--- Start Extract to read ---
Weak measurement allows one to empirically determine a set of average trajectories for an ensemble of quantum particles. However, when two particles are entangled, the trajectories of the first particle can depend nonlocally on the position of the second particle. Moreover, the theory describing these trajectories, called Bohmian mechanics, predicts trajectories that were at first deemed “surreal” when the second particle is used to probe the position of the first particle. We entangle two photons and determine a set of Bohmian trajectories for one of them using weak measurements and postselection. We show that the trajectories seem surreal only if one ignores their manifest nonlocality.

To what extent does this show Bohmian mechanics is correct in the sense that it explains things normal QM does not explain?

Unfortunately I had to realize I don't know enough about the subject to understand the full paper. I would just like to know if they actually claim to have experimentally shown that an interpretation of QM is distinctly different from standard QM.

I am particularly asking in light of thoughts like this.
--- End Extract to read ---
● **Exercise instructions**
**a.** Translate this sentence from the passage on Bohmian trajectories into Spanish: "We entangle two photons and determine a set of Bohmian trajectories for one of them using weak measurements and postselection."
**b.** According to the passage on Bohmian trajectories, under what condition do the trajectories seem surreal?
**c.** Duplicate the portion of the passage on Bohmian trajectories from "Weak measurement allows" up to and including "does not explain?".
--- Start Provided data ---
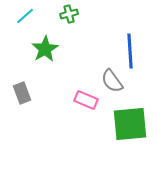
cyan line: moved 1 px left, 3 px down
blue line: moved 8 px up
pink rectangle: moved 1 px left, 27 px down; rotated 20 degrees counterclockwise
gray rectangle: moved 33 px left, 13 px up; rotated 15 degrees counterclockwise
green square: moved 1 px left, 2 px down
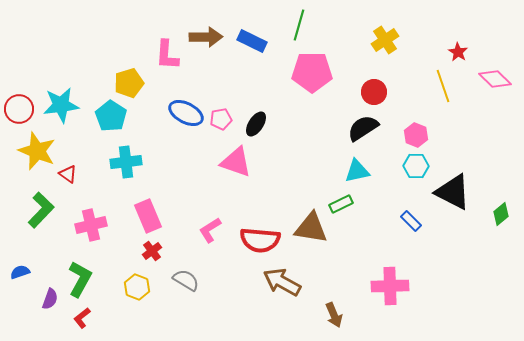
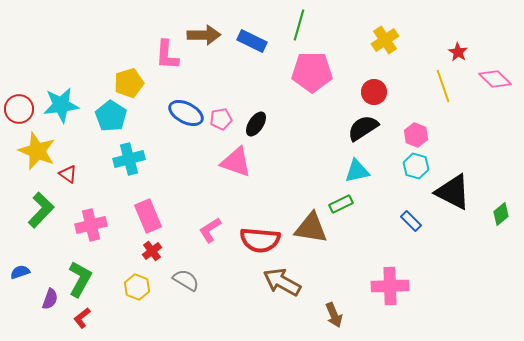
brown arrow at (206, 37): moved 2 px left, 2 px up
cyan cross at (126, 162): moved 3 px right, 3 px up; rotated 8 degrees counterclockwise
cyan hexagon at (416, 166): rotated 15 degrees clockwise
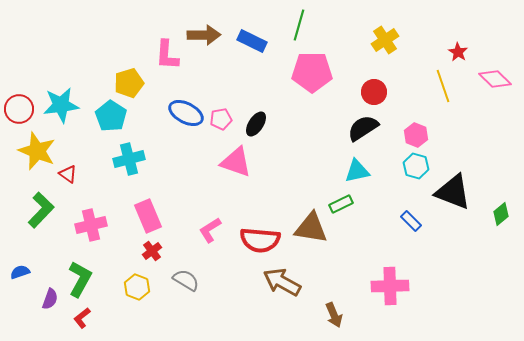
black triangle at (453, 192): rotated 6 degrees counterclockwise
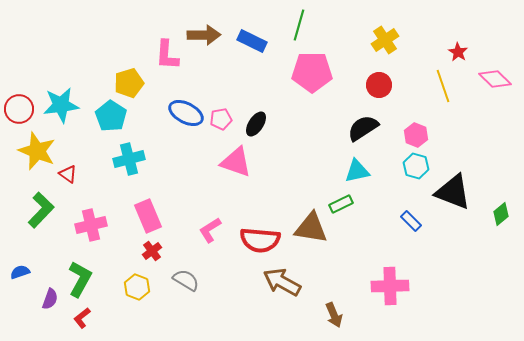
red circle at (374, 92): moved 5 px right, 7 px up
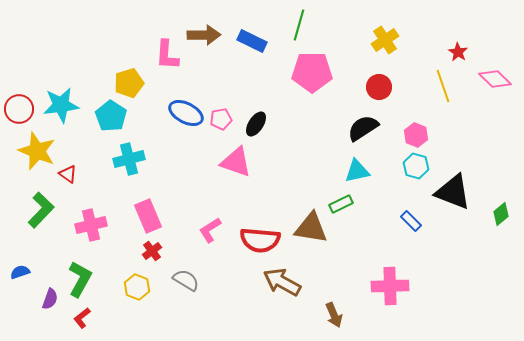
red circle at (379, 85): moved 2 px down
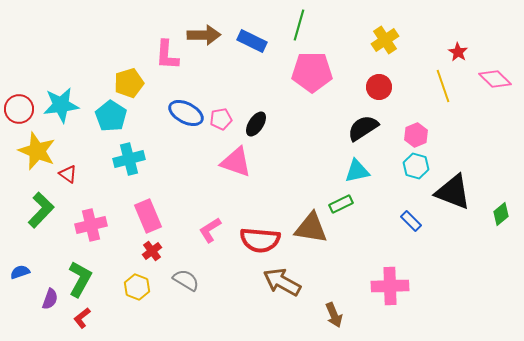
pink hexagon at (416, 135): rotated 15 degrees clockwise
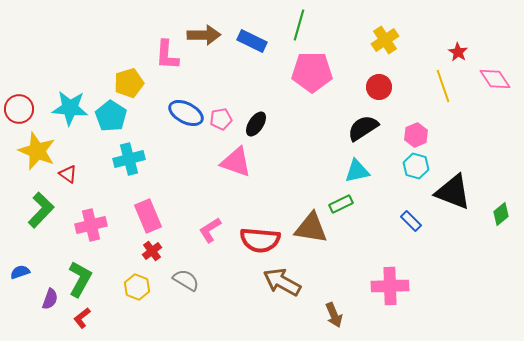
pink diamond at (495, 79): rotated 12 degrees clockwise
cyan star at (61, 105): moved 9 px right, 3 px down; rotated 12 degrees clockwise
--- End Provided data ---
● **Solutions below**
**a.** Entrelazamos dos fotones y determinamos un conjunto de trayectorias bohmianas para uno de ellos mediante mediciones débiles y posselección.

**b.** They seem surreal only if one ignores their manifest nonlocality.

**c.**
Weak measurement allows one to empirically determine a set of average trajectories for an ensemble of quantum particles. However, when two particles are entangled, the trajectories of the first particle can depend nonlocally on the position of the second particle. Moreover, the theory describing these trajectories, called Bohmian mechanics, predicts trajectories that were at first deemed “surreal” when the second particle is used to probe the position of the first particle. We entangle two photons and determine a set of Bohmian trajectories for one of them using weak measurements and postselection. We show that the trajectories seem surreal only if one ignores their manifest nonlocality.

To what extent does this show Bohmian mechanics is correct in the sense that it explains things normal QM does not explain?